Und ich warne davor, die gesellschaftliche Konfliktlinie zu unterschätzen. Das Netz pflügt unsere gesamte Gesellschaft gewaltig um.
Es gibt nichts auf der Welt, was ich dauerhaft ernst nehmen möchte. Das Kasperletheater der sogenannten Herrschenden kann ich nichtmal für Augenblicke ernst nehmen. Leid tun mir die idealistischen jungen Menschen, die mit Ansehen müssen, wie gerade Ihre Ideale in eine konforme „Partei“ umgeformt werden, die sich dem System anpaßt.
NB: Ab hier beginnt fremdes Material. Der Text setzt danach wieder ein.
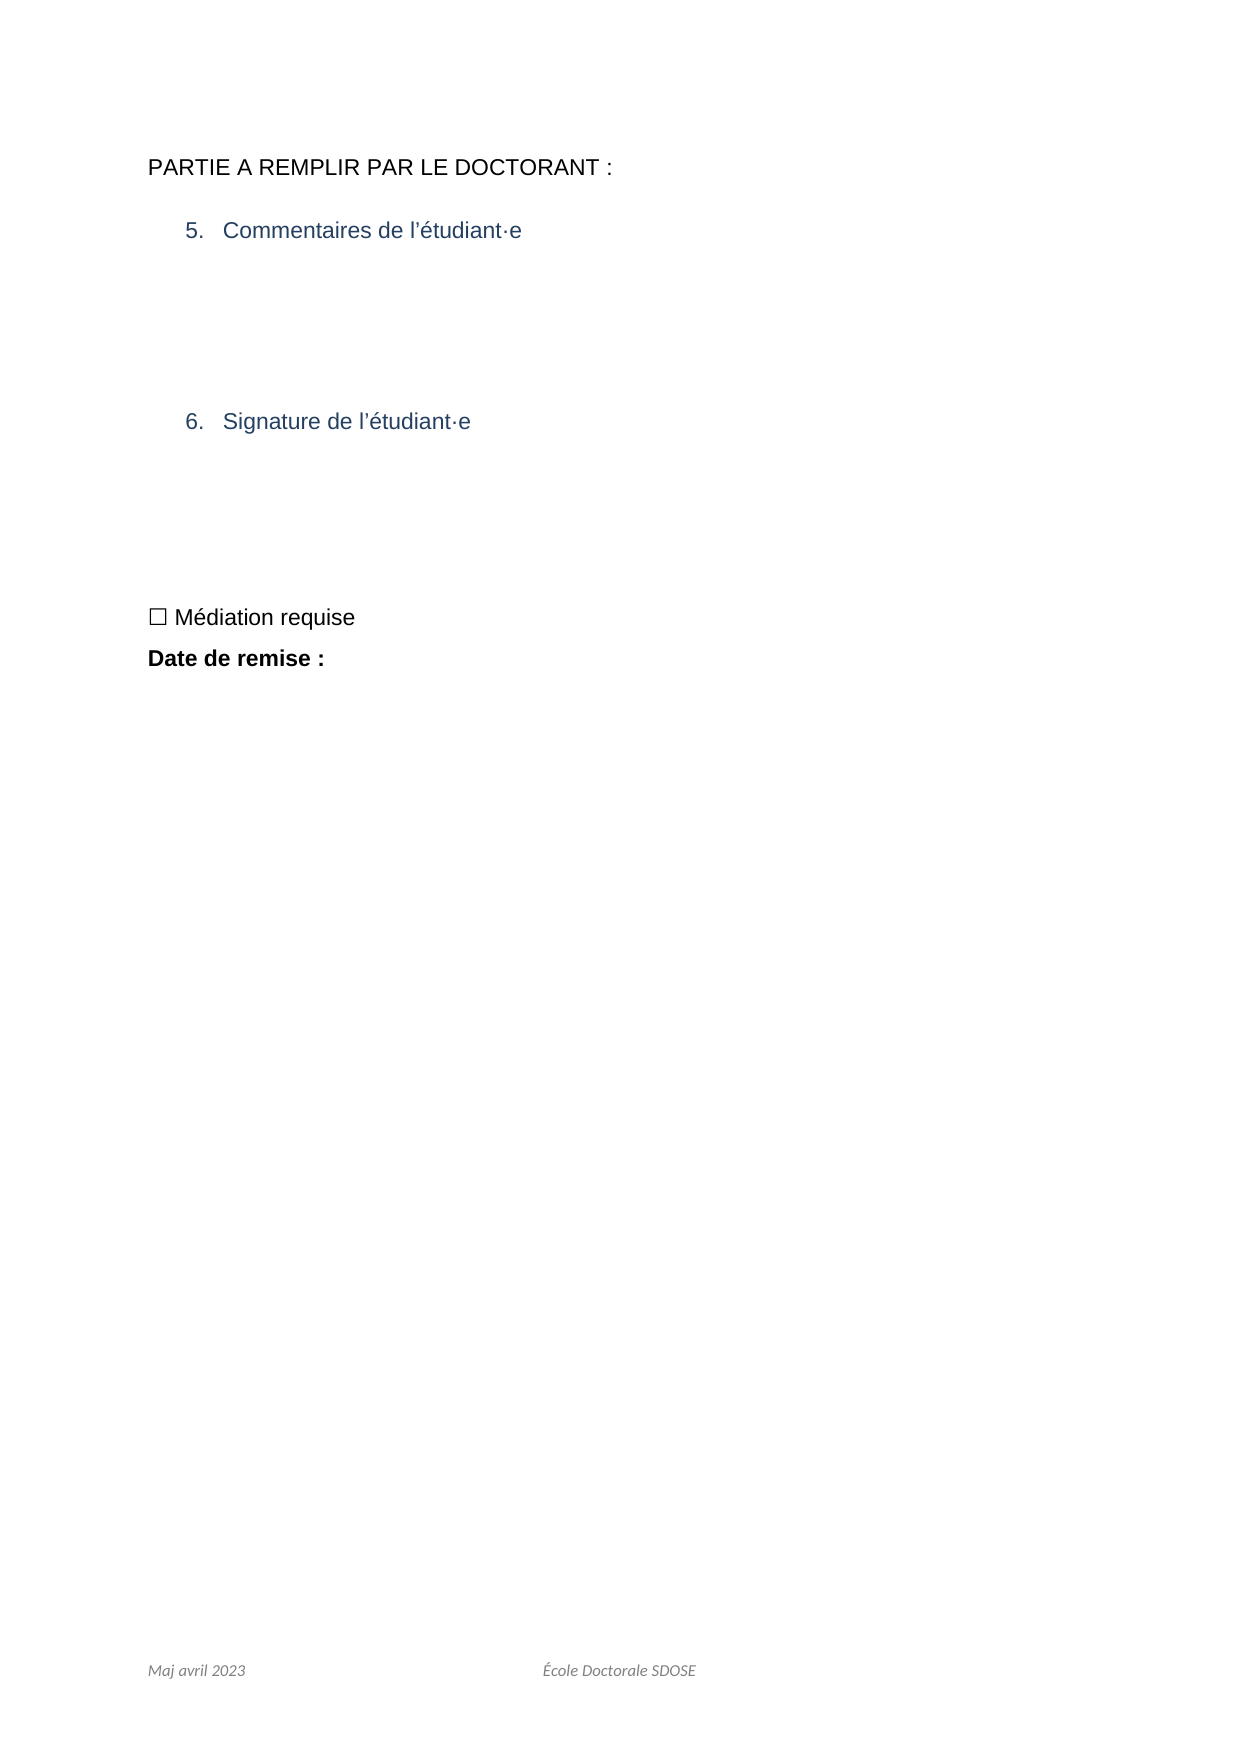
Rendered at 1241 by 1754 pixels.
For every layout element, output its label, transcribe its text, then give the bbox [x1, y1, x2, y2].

text Date de remise : [148, 645, 1167, 671]
text Médiation requise [148, 601, 1167, 633]
text PARTIE A REMPLIR PAR LE DOCTORANT : [148, 154, 1167, 180]
subtitle Signature de l’étudiant·e [185, 408, 1167, 434]
subtitle Commentaires de l’étudiant·e [185, 217, 1167, 244]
Hoffentlich lernen die was daraus, wie ich das bei den Grünen lernen mußte und jeder Anständige wendet sich weiterhin ab von dem Drecksladen der Politik.
Es gibt keine Alternative zu Politik. Solange Menschen miteinander leben müssen, müssen über die Bedingungen verhandelt werden, unter denen dieses Zusammenleben gestaltet wird und die Freiheit erhalten wird. Da hilft es nicht, so zu tun, als könne man sich dem entziehen.
Die Piraten kann man dann erst ernst nehmen, wenn sie mal in der Regierungsverantwortung waren und was vorteilhaftes für das Volk bewirkt haben.
Ich mag diesen Begriff von »ernstnehmen« nicht. Du kannst die Piratenpartei gerne doof, unkonstruktiv, unerfahren, whatever finden, aber: Natürlich muß man eine Partei mindestens genau dann schon ernst nehmen, wenn sie in Parlamenten vertreten ist, und erst recht dann, wenn sie nichts Vorteilhaftes fürs Volk bewirkt. Warum die Piratenpartei darüber hinaus noch ernstzunehmen ist, habe ich erläutert. Es ist sehr typisch für neue Konflikte, daß sie zunächst von vielen gar nicht als neue bestimmende Konflikte wahrgenommen werden.